■ Prompt: Which lines of the data include the string "stand"? List them all.

BEGIN

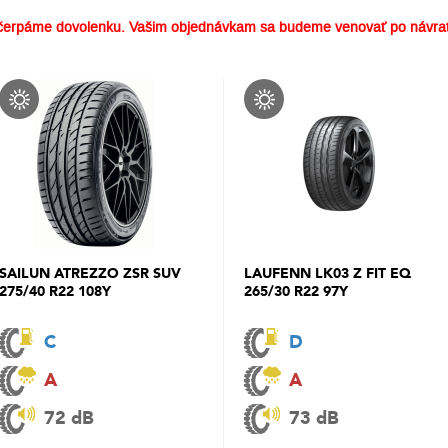
erpáme dovolenku. Vašim objednávkam sa budeme venovať po návrat
SAILUN ATREZZO ZSR SUV
LAUFENN LK03 Z FIT EQ
275/40 R22 108Y
265/30 R22 97Y
C
D
A
A
72 dB
73 dB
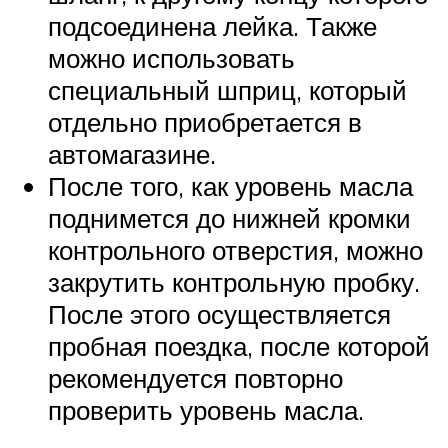
подсоединена лейка. Также
можно использовать
специальный шприц, который
отдельно приобретается в
автомагазине.
После того, как уровень масла
поднимется до нижней кромки
контрольного отверстия, можно
закрутить контрольную пробку.
После этого осуществляется
пробная поездка, после которой
рекомендуется повторно
проверить уровень масла.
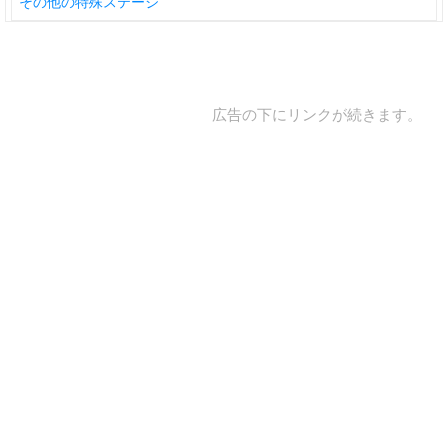
その他の特殊ステージ
広告の下にリンクが続きます。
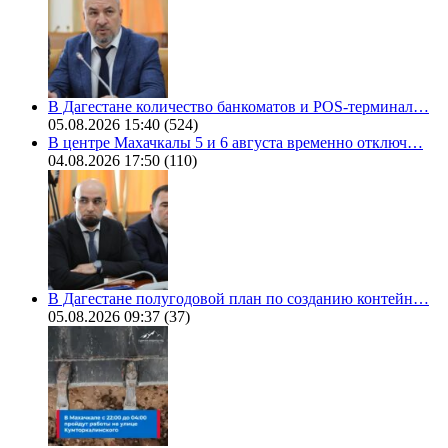
В Дагестане количество банкоматов и POS-терминал…
05.08.2026 15:40
(524)
В центре Махачкалы 5 и 6 августа временно отключ…
04.08.2026 17:50
(110)
В Дагестане полугодовой план по созданию контейн…
05.08.2026 09:37
(37)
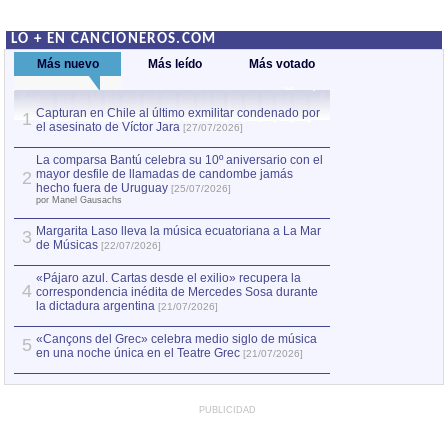
LO + EN CANCIONEROS.COM
Más nuevo
Más leído
Más votado
Capturan en Chile al último exmilitar condenado por
La comparsa Bantú
1
el asesinato de Víctor Jara
mayor desfile de
1
[27/07/2026]
hecho fuera de U
por Manel Gausachs
La comparsa Bantú celebra su 10º aniversario con el
mayor desfile de llamadas de candombe jamás
2
Capturan en Chile
2
hecho fuera de Uruguay
[25/07/2026]
el asesinato de Ví
por Manel Gausachs
Margarita Laso lleva la música ecuatoriana a La Mar
Margarita Laso ll
3
3
de Músicas
de Músicas
[22/07/2026]
[22/07
«Pájaro azul. Cartas desde el exilio» recupera la
4
correspondencia inédita de Mercedes Sosa durante
la dictadura argentina
[21/07/2026]
«Cançons del Grec» celebra medio siglo de música
5
en una noche única en el Teatre Grec
[21/07/2026]
PUBLICIDAD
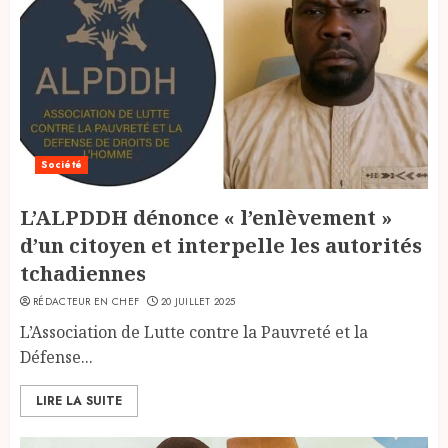
Société
L’ALPDDH dénonce « l’enlèvement »
d’un citoyen et interpelle les autorités
tchadiennes
RÉDACTEUR EN CHEF
20 JUILLET 2025
L’Association de Lutte contre la Pauvreté et la
Défense...
LIRE LA SUITE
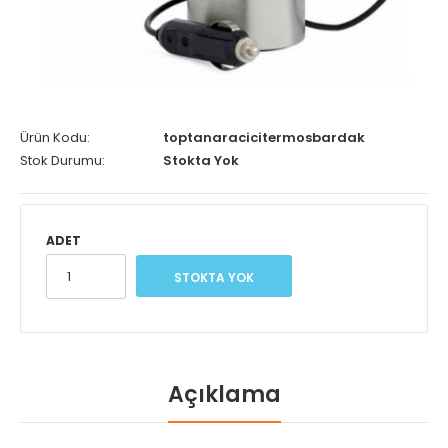
Ürün Kodu:
toptanaracicitermosbardak
Stok Durumu:
Stokta Yok
ADET
STOKTA YOK
Açıklama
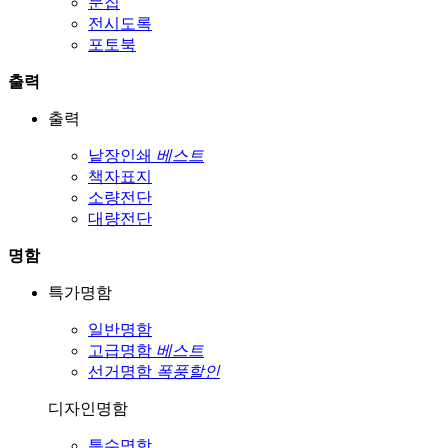
문집
전시도록
포토북
출력
출력
낱장인쇄
베스트
책자표지
소량전단
대량전단
명함
특가명함
일반명함
고급명함
베스트
선거명함
폭풍할인
디자인명함
특수명함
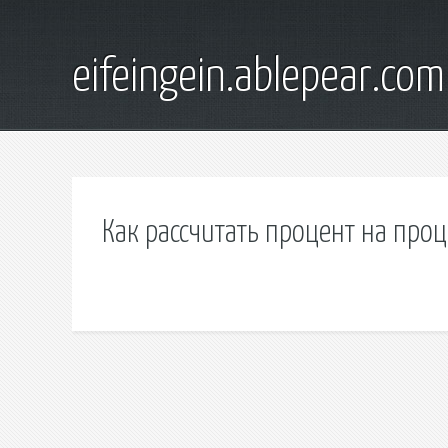
eifeingein.ablepear.com
Как рассчитать процент на про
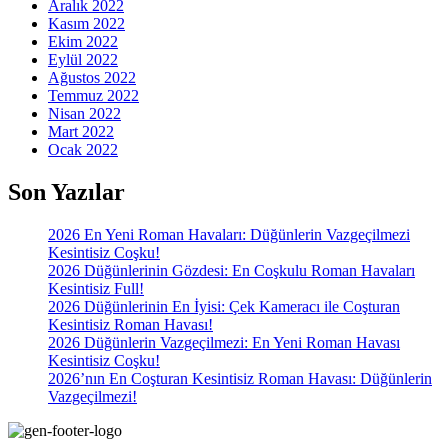
Aralık 2022
Kasım 2022
Ekim 2022
Eylül 2022
Ağustos 2022
Temmuz 2022
Nisan 2022
Mart 2022
Ocak 2022
Son Yazılar
2026 En Yeni Roman Havaları: Düğünlerin Vazgeçilmezi
Kesintisiz Coşku!
2026 Düğünlerinin Gözdesi: En Coşkulu Roman Havaları
Kesintisiz Full!
2026 Düğünlerinin En İyisi: Çek Kameracı ile Coşturan
Kesintisiz Roman Havası!
2026 Düğünlerin Vazgeçilmezi: En Yeni Roman Havası
Kesintisiz Coşku!
2026’nın En Coşturan Kesintisiz Roman Havası: Düğünlerin
Vazgeçilmezi!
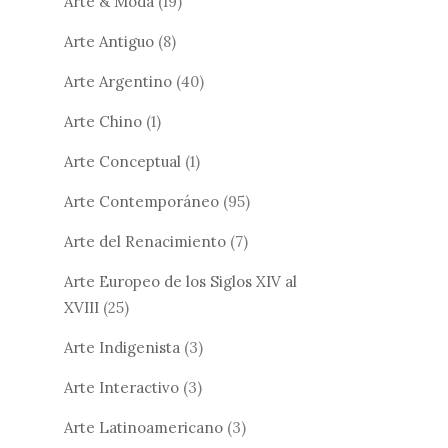
Arte & Moda
(19)
Arte Antiguo
(8)
Arte Argentino
(40)
Arte Chino
(1)
Arte Conceptual
(1)
Arte Contemporáneo
(95)
Arte del Renacimiento
(7)
Arte Europeo de los Siglos XIV al
XVIII
(25)
Arte Indigenista
(3)
Arte Interactivo
(3)
Arte Latinoamericano
(3)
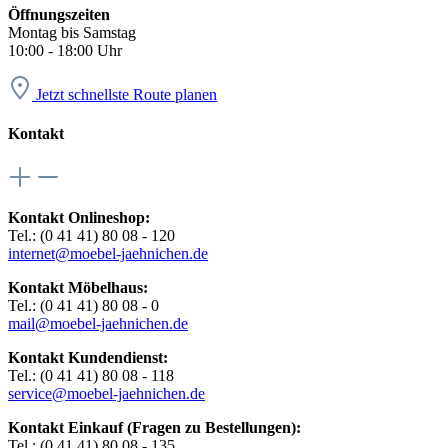
Öffnungszeiten
Montag bis Samstag
10:00 - 18:00 Uhr
Jetzt schnellste Route planen
Kontakt
Kontakt Onlineshop:
Tel.: (0 41 41) 80 08 - 120
internet@moebel-jaehnichen.de
Kontakt Möbelhaus:
Tel.: (0 41 41) 80 08 - 0
mail@moebel-jaehnichen.de
Kontakt Kundendienst:
Tel.: (0 41 41) 80 08 - 118
service@moebel-jaehnichen.de
Kontakt Einkauf (Fragen zu Bestellungen):
Tel.: (0 41 41) 80 08 - 135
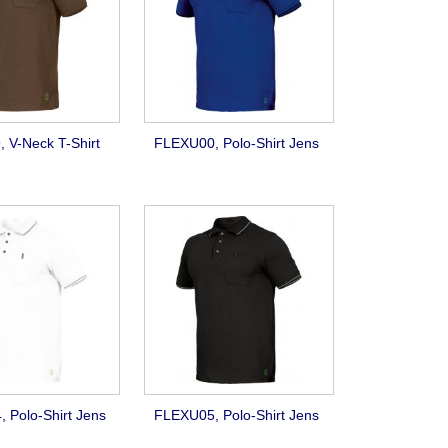
 V-Neck T-Shirt
FLEXU00, Polo-Shirt Jens
 Polo-Shirt Jens
FLEXU05, Polo-Shirt Jens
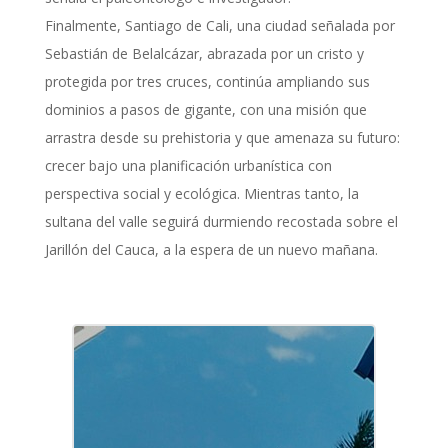
Finalmente, Santiago de Cali, una ciudad señalada por
Sebastián de Belalcázar, abrazada por un cristo y
protegida por tres cruces, continúa ampliando sus
dominios a pasos de gigante, con una misión que
arrastra desde su prehistoria y que amenaza su futuro:
crecer bajo una planificación urbanística con
perspectiva social y ecológica. Mientras tanto, la
sultana del valle seguirá durmiendo recostada sobre el
Jarillón del Cauca, a la espera de un nuevo mañana.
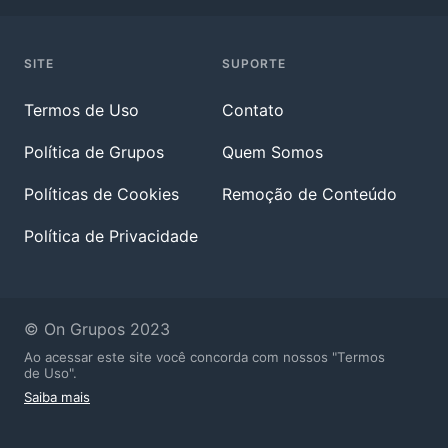
SITE
SUPORTE
Termos de Uso
Contato
Política de Grupos
Quem Somos
Políticas de Cookies
Remoção de Conteúdo
Política de Privacidade
© On Grupos 2023
Ao acessar este site você concorda com nossos "Termos
de Uso".
Saiba mais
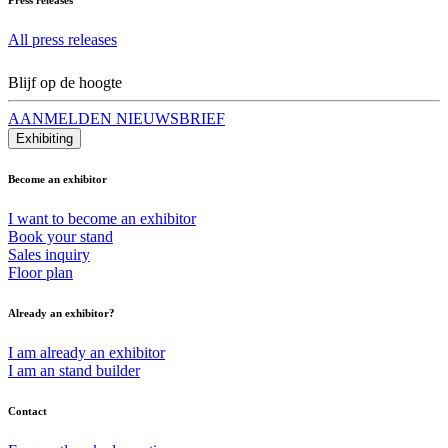
All press releases
Blijf op de hoogte
AANMELDEN NIEUWSBRIEF
Exhibiting
Become an exhibitor
I want to become an exhibitor
Book your stand
Sales inquiry
Floor plan
Already an exhibitor?
I am already an exhibitor
I am an stand builder
Contact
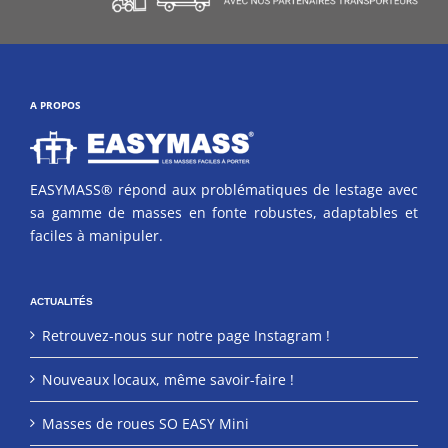
A PROPOS
EASYMASS® répond aux problématiques de lestage avec
sa gamme de masses en fonte robustes, adaptables et
faciles à manipuler.
ACTUALITÉS
Retrouvez-nous sur notre page Instagram !
Nouveaux locaux, même savoir-faire !
Masses de roues SO EASY Mini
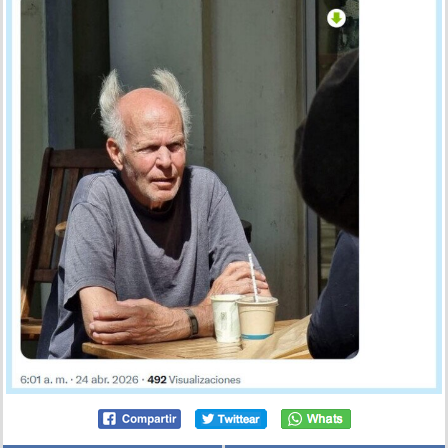
Olderine por @supermanumolina
por
kidnash
el 24 abr 2026, 14:28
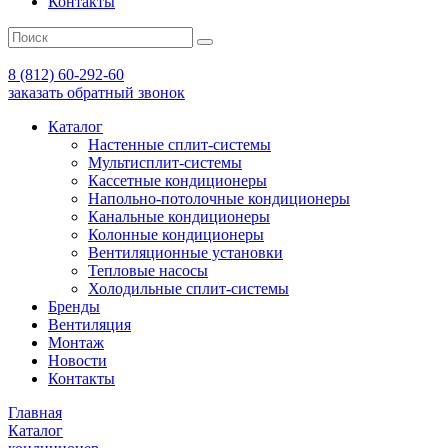
Контакты
8 (812) 60-292-60
заказать обратный звонок
Каталог
Настенные сплит-системы
Мультисплит-системы
Кассетные кондиционеры
Напольно-потолочные кондиционеры
Канальные кондиционеры
Колонные кондиционеры
Вентиляционные установки
Тепловые насосы
Холодильные сплит-системы
Бренды
Вентиляция
Монтаж
Новости
Контакты
Главная
Каталог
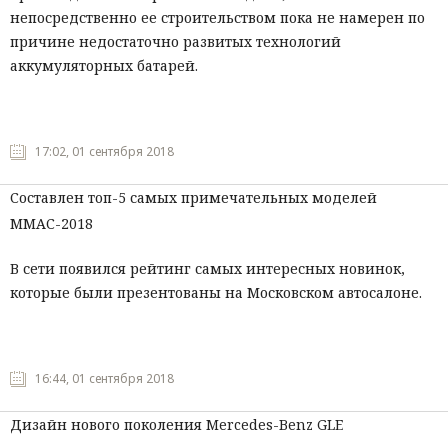
непосредственно ее строительством пока не намерен по
причине недостаточно развитых технологий
аккумуляторных батарей.
17:02, 01 сентября 2018
Составлен топ-5 самых примечательных моделей
ММАС-2018
В сети появился рейтинг самых интересных новинок,
которые были презентованы на Московском автосалоне.
16:44, 01 сентября 2018
Дизайн нового поколения Mercedes-Benz GLE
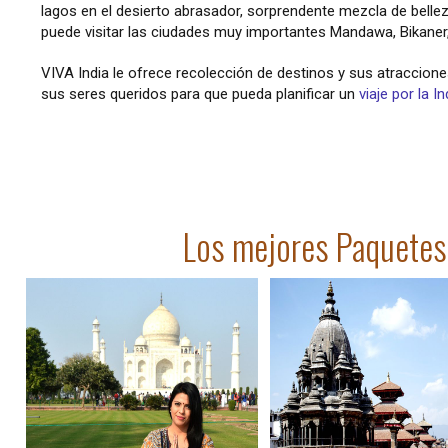
lagos en el desierto abrasador, sorprendente mezcla de belle
puede visitar las ciudades muy importantes Mandawa, Bikaner, J
VIVA India le ofrece recolección de destinos y sus atraccion
sus seres queridos para que pueda planificar un
viaje por la I
Los mejores Paquetes t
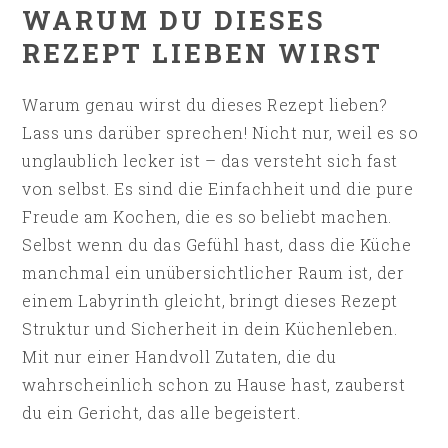
WARUM DU DIESES
REZEPT LIEBEN WIRST
Warum genau wirst du dieses Rezept lieben?
Lass uns darüber sprechen! Nicht nur, weil es so
unglaublich lecker ist – das versteht sich fast
von selbst. Es sind die Einfachheit und die pure
Freude am Kochen, die es so beliebt machen.
Selbst wenn du das Gefühl hast, dass die Küche
manchmal ein unübersichtlicher Raum ist, der
einem Labyrinth gleicht, bringt dieses Rezept
Struktur und Sicherheit in dein Küchenleben.
Mit nur einer Handvoll Zutaten, die du
wahrscheinlich schon zu Hause hast, zauberst
du ein Gericht, das alle begeistert.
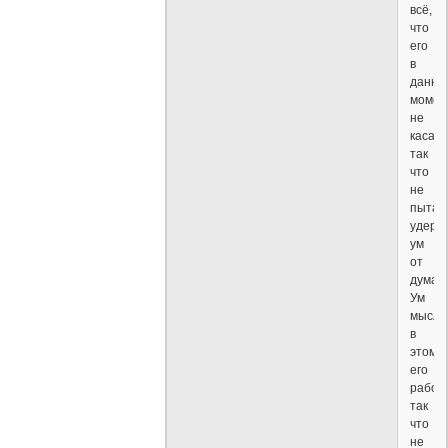
всё,
что
его
в
данны
момен
не
касает
так
что
не
пытай
удерж
ум
от
думан
Ум
мысли
в
этом
его
работа
так
что
не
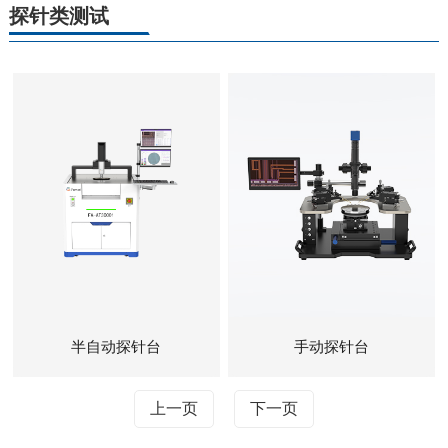
探针类测试
半自动探针台
手动探针台
上一页
下一页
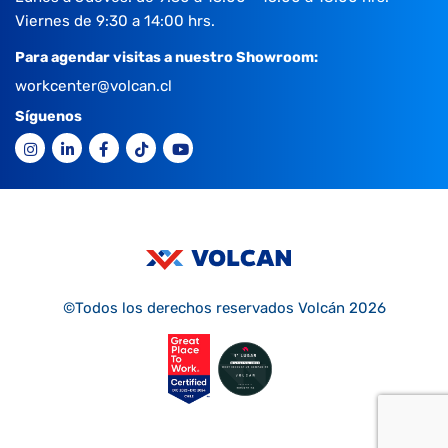
Viernes de 9:30 a 14:00 hrs.
Para agendar visitas a nuestro Showroom:
workcenter@volcan.cl
Síguenos
©Todos los derechos reservados Volcán 2026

END

■ Result of this task:
Book your stand
I am an stand builder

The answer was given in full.